▸ **Study material**
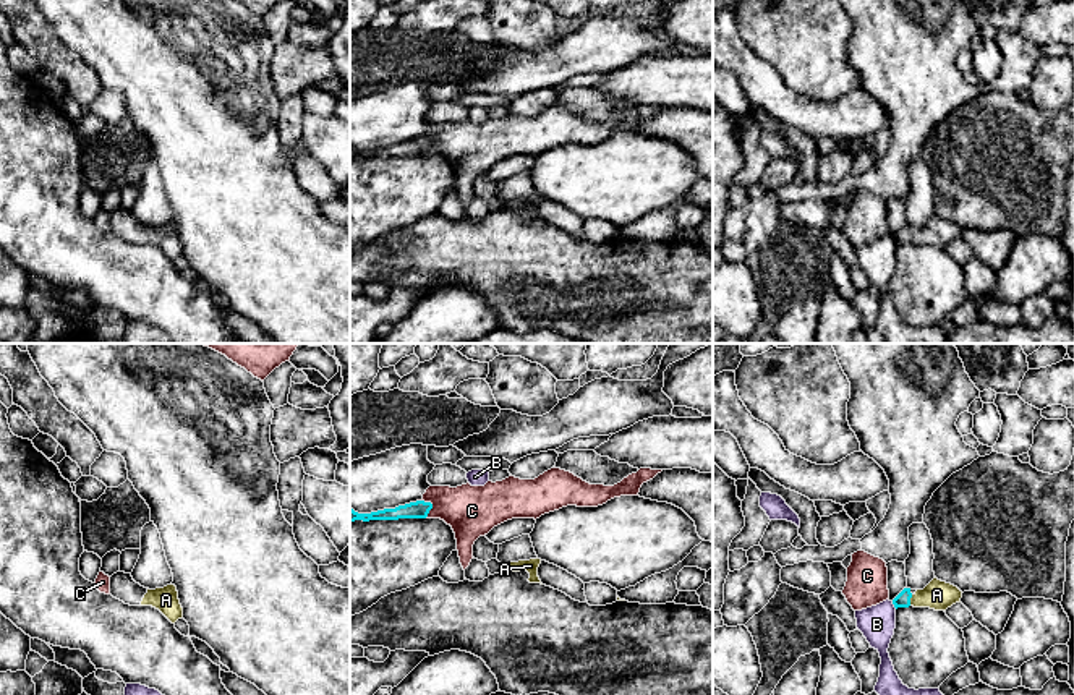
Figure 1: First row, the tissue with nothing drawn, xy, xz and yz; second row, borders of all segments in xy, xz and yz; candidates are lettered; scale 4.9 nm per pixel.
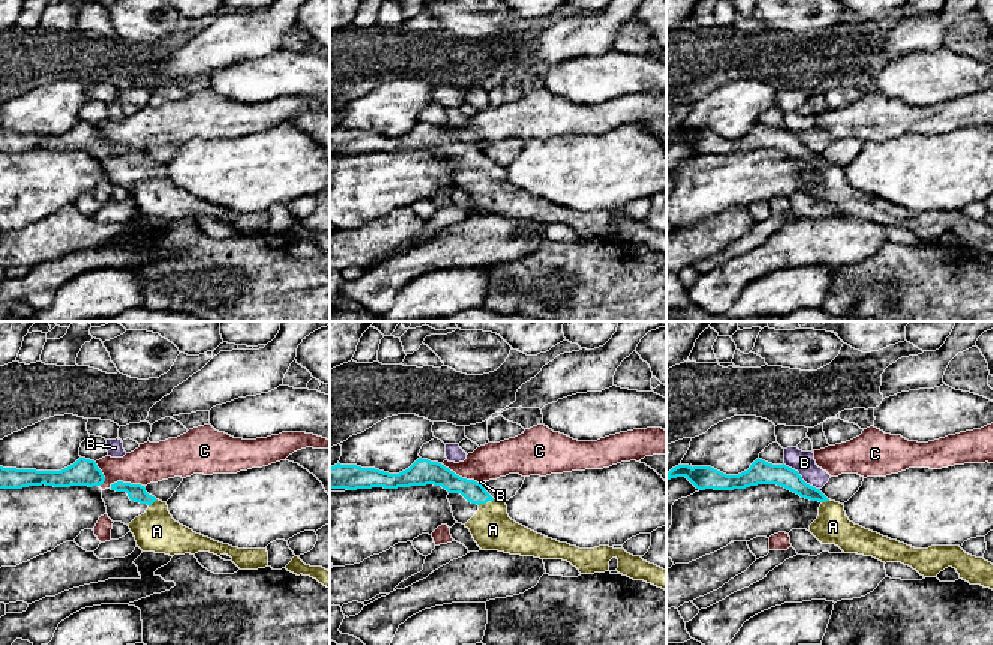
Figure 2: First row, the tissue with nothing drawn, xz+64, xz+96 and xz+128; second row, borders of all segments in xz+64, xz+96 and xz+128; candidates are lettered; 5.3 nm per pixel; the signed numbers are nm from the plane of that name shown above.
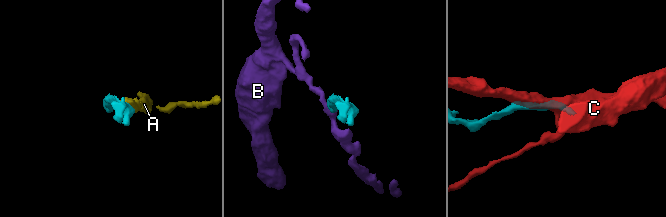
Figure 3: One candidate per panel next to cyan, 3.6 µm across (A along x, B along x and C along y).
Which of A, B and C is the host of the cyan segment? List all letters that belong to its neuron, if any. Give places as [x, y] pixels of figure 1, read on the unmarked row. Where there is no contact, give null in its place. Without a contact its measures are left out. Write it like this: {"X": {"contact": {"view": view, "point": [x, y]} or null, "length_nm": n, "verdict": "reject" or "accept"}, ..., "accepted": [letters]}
--
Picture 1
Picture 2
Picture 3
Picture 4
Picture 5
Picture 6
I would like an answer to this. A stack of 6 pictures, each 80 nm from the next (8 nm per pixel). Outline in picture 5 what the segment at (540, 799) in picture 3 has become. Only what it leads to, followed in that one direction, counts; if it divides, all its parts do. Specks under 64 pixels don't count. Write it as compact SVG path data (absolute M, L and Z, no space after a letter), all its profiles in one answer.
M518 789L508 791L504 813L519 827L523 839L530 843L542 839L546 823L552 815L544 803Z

▸ **Required work**
Say how many lines of the listing above contain "borders", with no other words.

▸ **Solution for this exercise**
2